__YOUR GOAL__
Go through the data below and gather each line containing "terminated".

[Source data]
--- --- ---

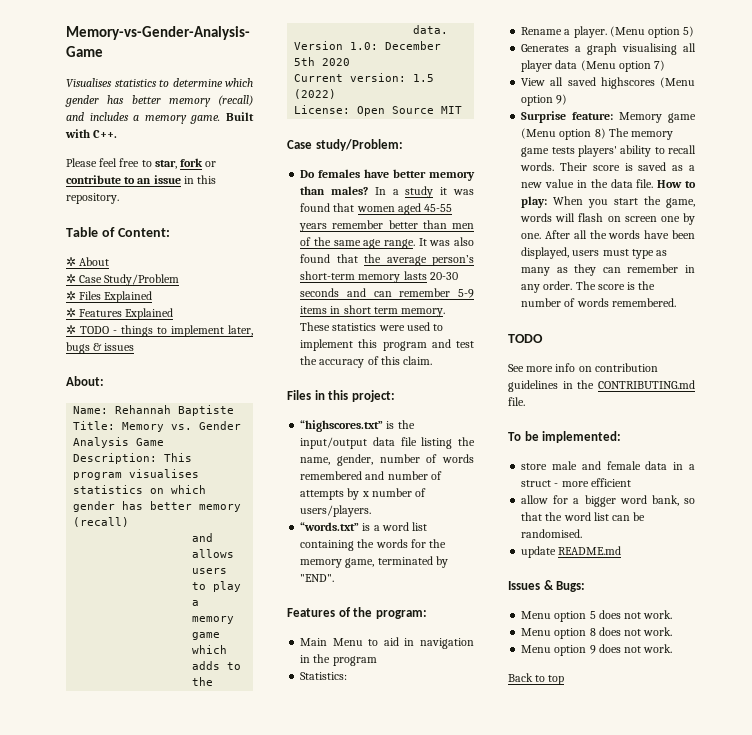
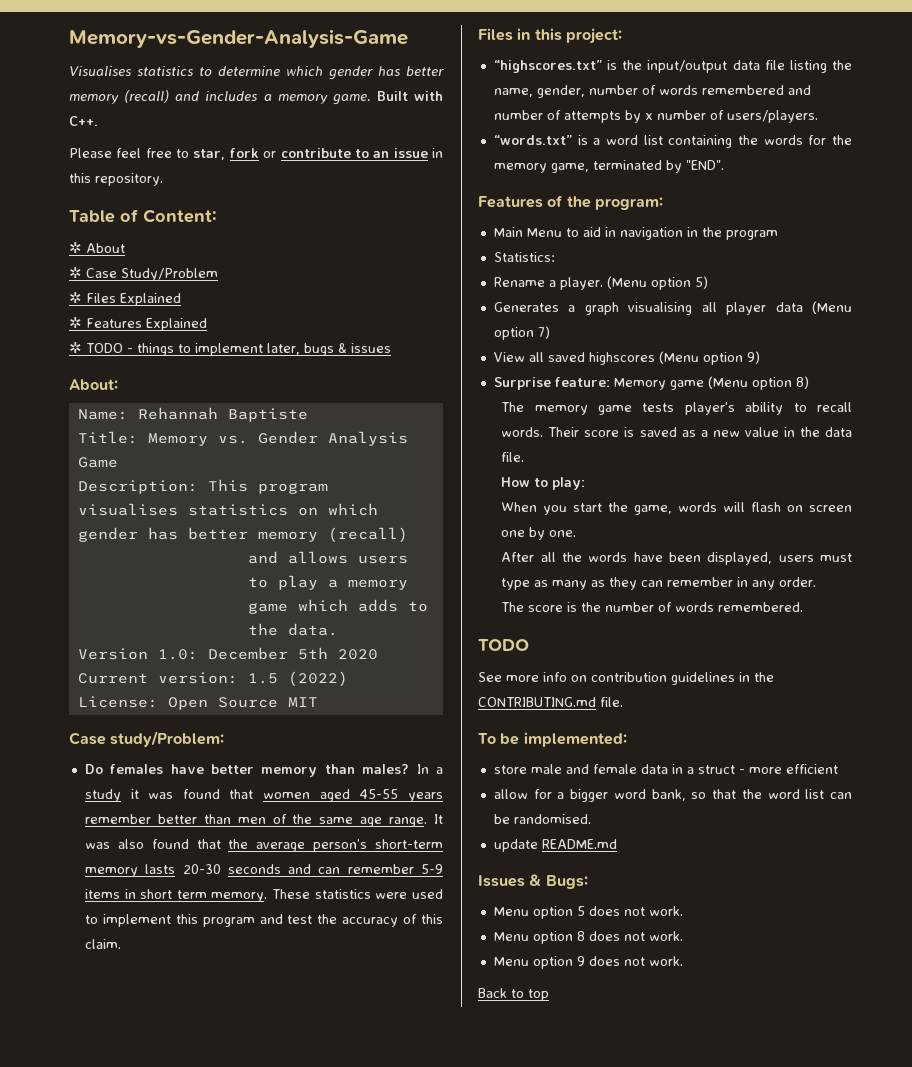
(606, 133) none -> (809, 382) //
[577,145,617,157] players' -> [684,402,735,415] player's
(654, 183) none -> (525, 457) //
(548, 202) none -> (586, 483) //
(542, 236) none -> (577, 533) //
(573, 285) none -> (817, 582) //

--- --- ---

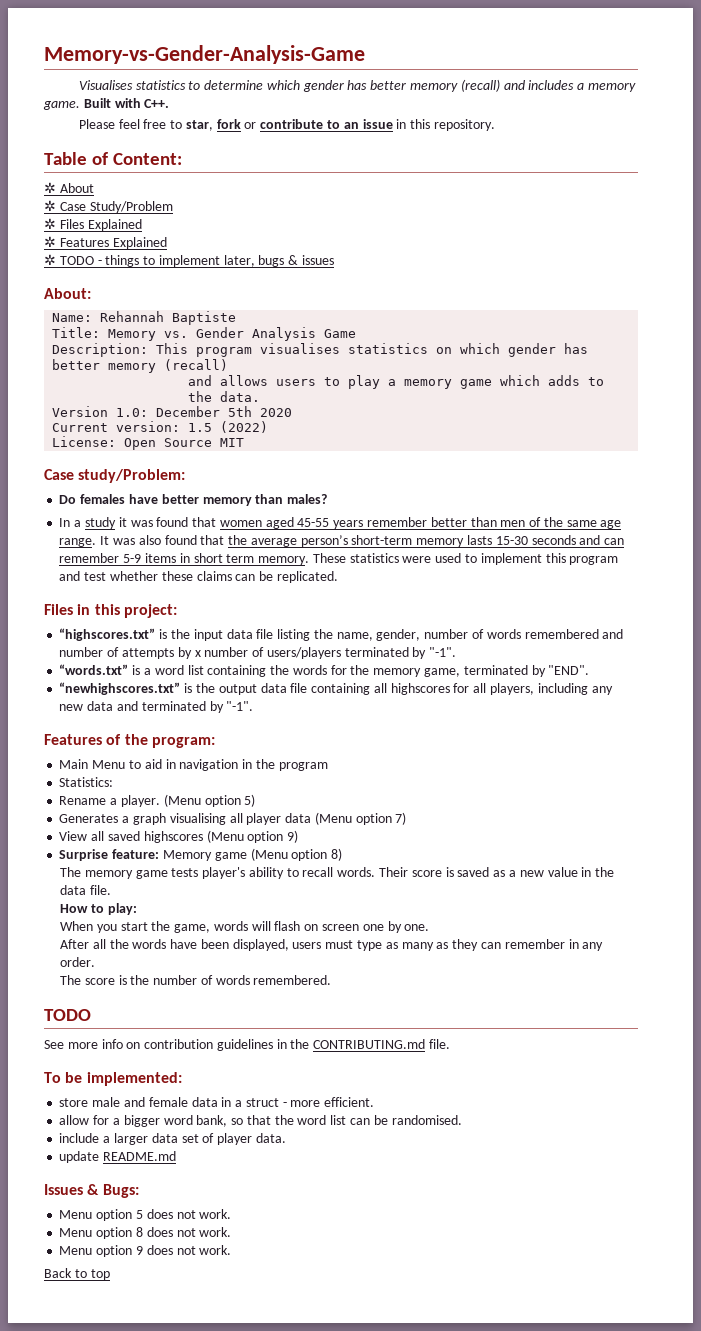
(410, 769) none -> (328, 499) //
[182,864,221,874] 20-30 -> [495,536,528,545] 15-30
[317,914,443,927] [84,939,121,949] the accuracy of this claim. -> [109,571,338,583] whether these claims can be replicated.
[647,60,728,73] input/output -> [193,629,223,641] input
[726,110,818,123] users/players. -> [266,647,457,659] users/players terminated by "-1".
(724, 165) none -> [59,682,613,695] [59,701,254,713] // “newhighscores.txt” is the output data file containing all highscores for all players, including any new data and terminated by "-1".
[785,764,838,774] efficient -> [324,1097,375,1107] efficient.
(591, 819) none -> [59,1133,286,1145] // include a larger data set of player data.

--- --- ---

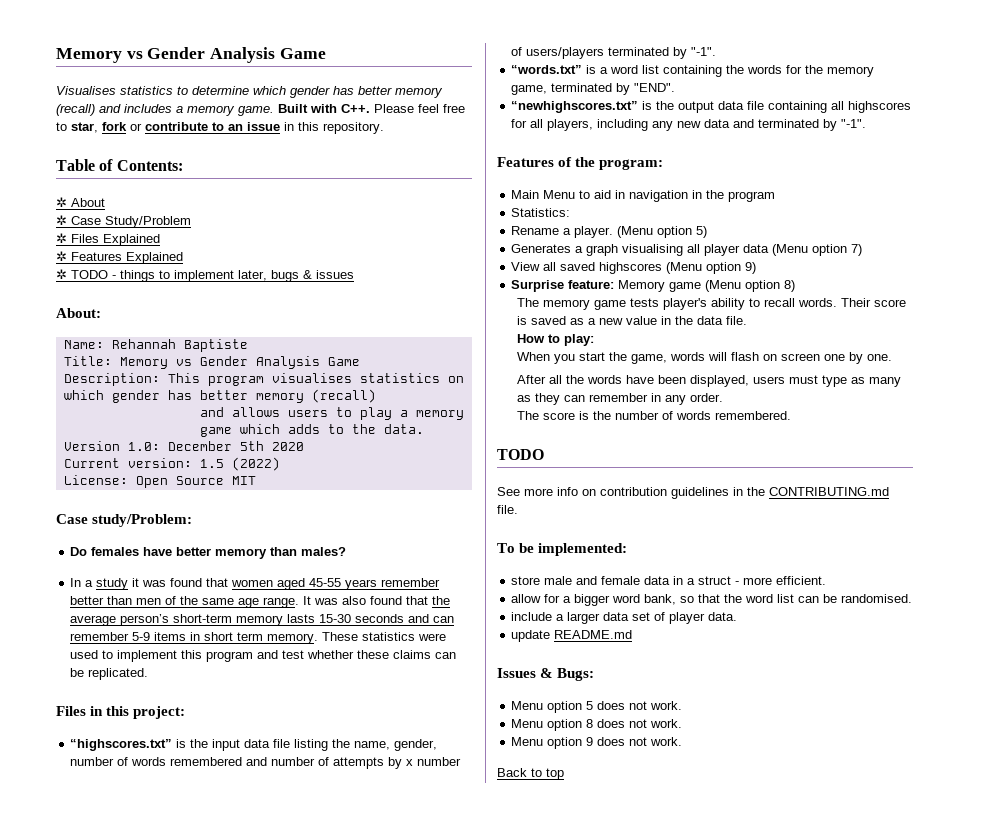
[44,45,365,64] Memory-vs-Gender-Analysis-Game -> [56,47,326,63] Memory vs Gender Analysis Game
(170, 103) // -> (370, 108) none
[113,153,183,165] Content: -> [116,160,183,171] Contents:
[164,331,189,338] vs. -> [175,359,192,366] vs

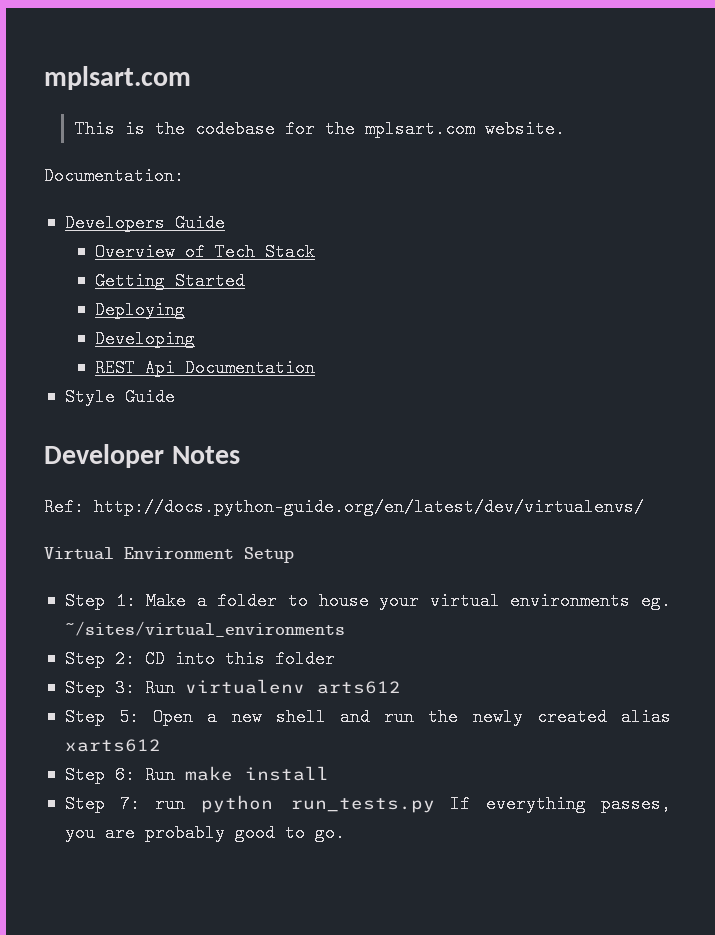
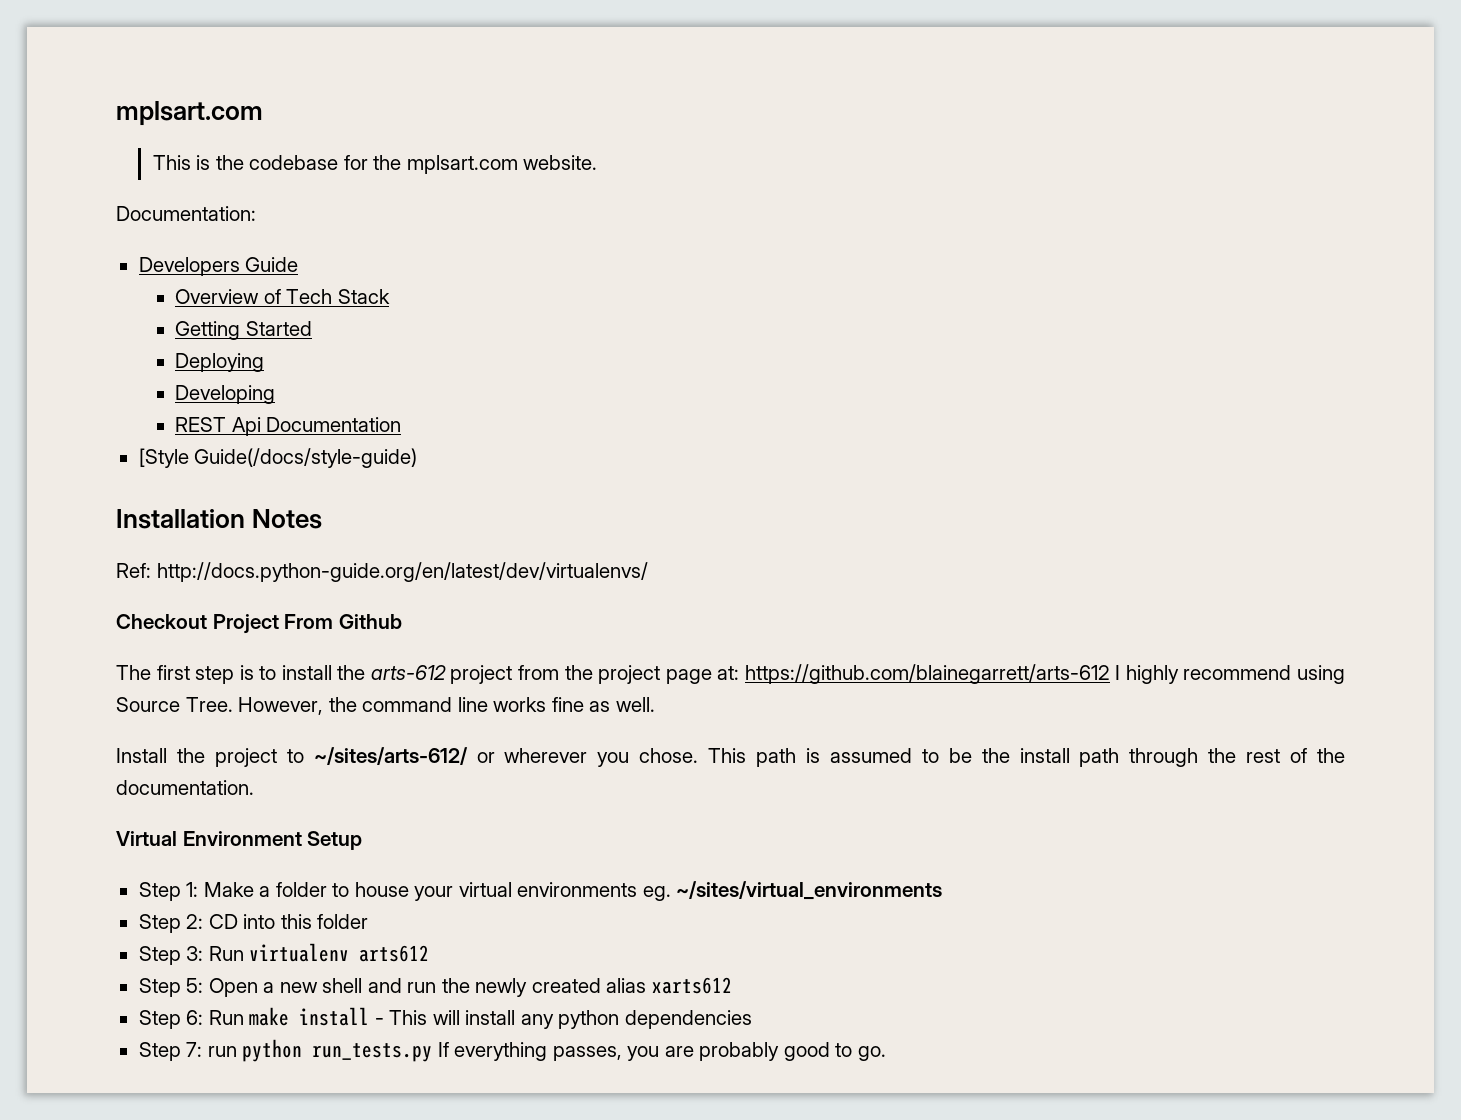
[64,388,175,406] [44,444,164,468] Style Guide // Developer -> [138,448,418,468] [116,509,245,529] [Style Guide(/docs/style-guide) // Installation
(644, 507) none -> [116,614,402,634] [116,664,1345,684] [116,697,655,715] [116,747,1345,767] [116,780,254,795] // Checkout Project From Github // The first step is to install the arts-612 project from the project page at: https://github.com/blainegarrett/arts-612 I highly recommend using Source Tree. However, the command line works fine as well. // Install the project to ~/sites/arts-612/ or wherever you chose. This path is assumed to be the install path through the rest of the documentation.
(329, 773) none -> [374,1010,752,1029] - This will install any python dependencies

--- --- ---

__WRITTEN SOLUTION__
[726,110,818,123] users/players. -> [266,647,457,659] users/players terminated by "-1".
(724, 165) none -> [59,682,613,695] [59,701,254,713] // “newhighscores.txt” is the output data file containing all highscores for all players, including any new data and terminated by "-1".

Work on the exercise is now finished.